Coccidioidomycosis, otherwise known as valley fever, is an infectious fungal disease currently endemic to the southwestern U.S. The magnitude, spatial distribution, and seasonality of valley fever incidence is shaped by variations in regional climate. As such, climate change may cause new communities to become at risk for contracting this disease. Humans contract valley fever by inhaling fungal spores of the genus Coccidioides. Coccidioides grow in the soil as a mycelium, and when stressed, autolyze into spores 2--5 µm in length. Spores can become airborne from any natural or anthropogenic soil disturbance, which can be exacerbated by dry soil conditions. Understanding the relationship between climate and valley fever incidence is critical for future disease risk management. We explored several multivariate techniques to create a predictive model of county-level valley fever incidence throughout the southwestern U.S., including Arizona, California, New Mexico, Nevada, and Utah.
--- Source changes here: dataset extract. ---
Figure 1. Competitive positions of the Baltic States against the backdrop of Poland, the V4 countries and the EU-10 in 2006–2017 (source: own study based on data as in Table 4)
We incorporated surface air temperature, precipitation, soil moisture, surface dust concentrations, leaf area index, and the amount of agricultural land, all of which influence valley fever incidence. A log-linear regression model that incorporated surface air temperature, soil moisture, surface dust concentration, and the amount of agricultural land explained 34% of the county-level variance in annual average valley fever incidence. We used this model to predict valley fever incidence for the Representative Concentration Pathway 8.5 using simulation output from the Community Earth System Model. In our analysis, we describe how regional hotspots of valley fever incidence may shift with sustained warming and drying in the southwestern U.S. Our predictive model of valley fever incidence may help mitigate future health impacts of valley fever by informing health officials and policy makers of the climate conditions suitable for disease outbreak.

Plain Language Summary

Valley fever, formally known as coccidioidomycosis, is a fungal disease most common in the southwestern U.S. People become sick with valley fever when they inhale fungal spores that originate in the desert soil, then loft into the air from natural (e.g., high winds) or human-caused (e.g., construction) soil disturbance. Both the amount of fungal spores and when these spores enter the air are influenced by local climate conditions. As our climate changes and the fungi shift to live in more suitable conditions, new communities will become at risk for contracting this disease. Understanding the relationship between climate and the amount of valley fever cases is critical for doctors and policy makers to prepare for this disease. We created a model for the southwestern U.S. that predicts what communities may become susceptible to contracting valley fever. Our model included Arizona, California, Nevada, New Mexico, and Utah. We then used estimates of future climate conditions to examine how the amount of valley fever cases may change. This model may help reduce the cost and health effects of valley fever by informing communities when the climate conditions are right for disease outbreak.